- Opening Delimiter -

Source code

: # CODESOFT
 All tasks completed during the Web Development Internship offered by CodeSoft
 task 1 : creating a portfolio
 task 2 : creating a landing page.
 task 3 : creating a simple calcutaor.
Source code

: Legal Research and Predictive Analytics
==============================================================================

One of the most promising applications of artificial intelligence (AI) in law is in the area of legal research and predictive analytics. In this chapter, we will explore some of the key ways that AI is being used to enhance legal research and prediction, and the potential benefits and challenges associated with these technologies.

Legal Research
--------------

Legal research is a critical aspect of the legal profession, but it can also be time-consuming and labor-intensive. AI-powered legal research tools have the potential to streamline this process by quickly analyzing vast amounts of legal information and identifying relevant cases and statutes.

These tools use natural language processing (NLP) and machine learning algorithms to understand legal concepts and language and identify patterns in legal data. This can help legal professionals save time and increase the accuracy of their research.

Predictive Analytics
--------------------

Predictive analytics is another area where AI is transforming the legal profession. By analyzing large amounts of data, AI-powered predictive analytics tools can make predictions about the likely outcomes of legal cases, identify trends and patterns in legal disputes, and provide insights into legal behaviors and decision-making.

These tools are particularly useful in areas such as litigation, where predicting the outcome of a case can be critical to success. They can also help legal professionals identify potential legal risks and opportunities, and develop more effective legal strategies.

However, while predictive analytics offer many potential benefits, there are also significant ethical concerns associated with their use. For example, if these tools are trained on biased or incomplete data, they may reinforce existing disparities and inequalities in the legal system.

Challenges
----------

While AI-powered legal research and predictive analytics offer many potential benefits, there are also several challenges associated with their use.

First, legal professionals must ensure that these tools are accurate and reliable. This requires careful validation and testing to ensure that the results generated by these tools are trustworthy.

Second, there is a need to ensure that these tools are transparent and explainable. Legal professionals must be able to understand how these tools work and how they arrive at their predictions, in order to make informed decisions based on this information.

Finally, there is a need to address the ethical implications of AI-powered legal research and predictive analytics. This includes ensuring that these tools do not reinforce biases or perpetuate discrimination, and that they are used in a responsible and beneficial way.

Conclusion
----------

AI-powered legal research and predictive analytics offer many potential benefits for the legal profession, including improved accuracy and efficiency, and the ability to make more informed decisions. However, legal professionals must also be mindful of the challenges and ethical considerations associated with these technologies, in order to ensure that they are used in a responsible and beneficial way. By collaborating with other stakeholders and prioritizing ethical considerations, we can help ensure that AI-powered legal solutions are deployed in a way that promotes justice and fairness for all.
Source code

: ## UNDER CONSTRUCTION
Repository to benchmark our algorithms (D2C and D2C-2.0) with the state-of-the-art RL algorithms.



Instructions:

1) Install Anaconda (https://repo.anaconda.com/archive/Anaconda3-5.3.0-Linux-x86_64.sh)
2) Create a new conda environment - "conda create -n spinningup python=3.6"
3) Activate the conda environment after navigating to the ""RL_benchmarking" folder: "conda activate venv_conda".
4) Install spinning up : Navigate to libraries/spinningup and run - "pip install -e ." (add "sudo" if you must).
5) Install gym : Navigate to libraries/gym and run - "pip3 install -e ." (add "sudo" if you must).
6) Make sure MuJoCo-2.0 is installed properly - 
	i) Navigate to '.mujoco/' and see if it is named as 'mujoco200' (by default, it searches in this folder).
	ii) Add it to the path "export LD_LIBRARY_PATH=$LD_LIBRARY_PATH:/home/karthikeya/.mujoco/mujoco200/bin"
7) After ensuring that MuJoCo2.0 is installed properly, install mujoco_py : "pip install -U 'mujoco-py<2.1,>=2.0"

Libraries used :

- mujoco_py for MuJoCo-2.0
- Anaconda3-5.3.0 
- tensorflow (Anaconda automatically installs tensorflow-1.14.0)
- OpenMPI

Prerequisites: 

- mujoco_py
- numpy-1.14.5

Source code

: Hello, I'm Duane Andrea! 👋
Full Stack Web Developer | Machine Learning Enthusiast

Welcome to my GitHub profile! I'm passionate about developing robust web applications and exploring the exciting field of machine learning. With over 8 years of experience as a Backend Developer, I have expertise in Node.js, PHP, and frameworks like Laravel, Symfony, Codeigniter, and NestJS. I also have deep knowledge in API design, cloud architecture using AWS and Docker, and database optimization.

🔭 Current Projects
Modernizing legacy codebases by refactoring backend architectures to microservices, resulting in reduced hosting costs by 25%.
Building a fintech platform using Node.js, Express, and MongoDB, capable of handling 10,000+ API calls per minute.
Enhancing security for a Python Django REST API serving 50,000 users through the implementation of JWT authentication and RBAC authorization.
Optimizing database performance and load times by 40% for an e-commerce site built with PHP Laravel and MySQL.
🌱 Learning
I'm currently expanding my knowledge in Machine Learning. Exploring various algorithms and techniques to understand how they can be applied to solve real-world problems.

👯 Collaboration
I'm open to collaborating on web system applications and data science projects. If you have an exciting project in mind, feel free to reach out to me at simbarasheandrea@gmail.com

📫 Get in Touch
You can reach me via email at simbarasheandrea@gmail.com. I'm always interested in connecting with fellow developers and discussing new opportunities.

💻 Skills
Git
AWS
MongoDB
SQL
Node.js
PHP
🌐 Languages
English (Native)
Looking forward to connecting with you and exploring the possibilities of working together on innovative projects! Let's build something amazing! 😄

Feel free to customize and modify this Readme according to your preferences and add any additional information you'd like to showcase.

- Closing Delimiter -

**WHAT YOU ARE ASKED TO DO:** Pull out every line of the records that includes the string "cases".

**ANSWER TO THE PROBLEM:**
Legal research is a critical aspect of the legal profession, but it can also be time-consuming and labor-intensive. AI-powered legal research tools have the potential to streamline this process by quickly analyzing vast amounts of legal information and identifying relevant cases and statutes.
Predictive analytics is another area where AI is transforming the legal profession. By analyzing large amounts of data, AI-powered predictive analytics tools can make predictions about the likely outcomes of legal cases, identify trends and patterns in legal disputes, and provide insights into legal behaviors and decision-making.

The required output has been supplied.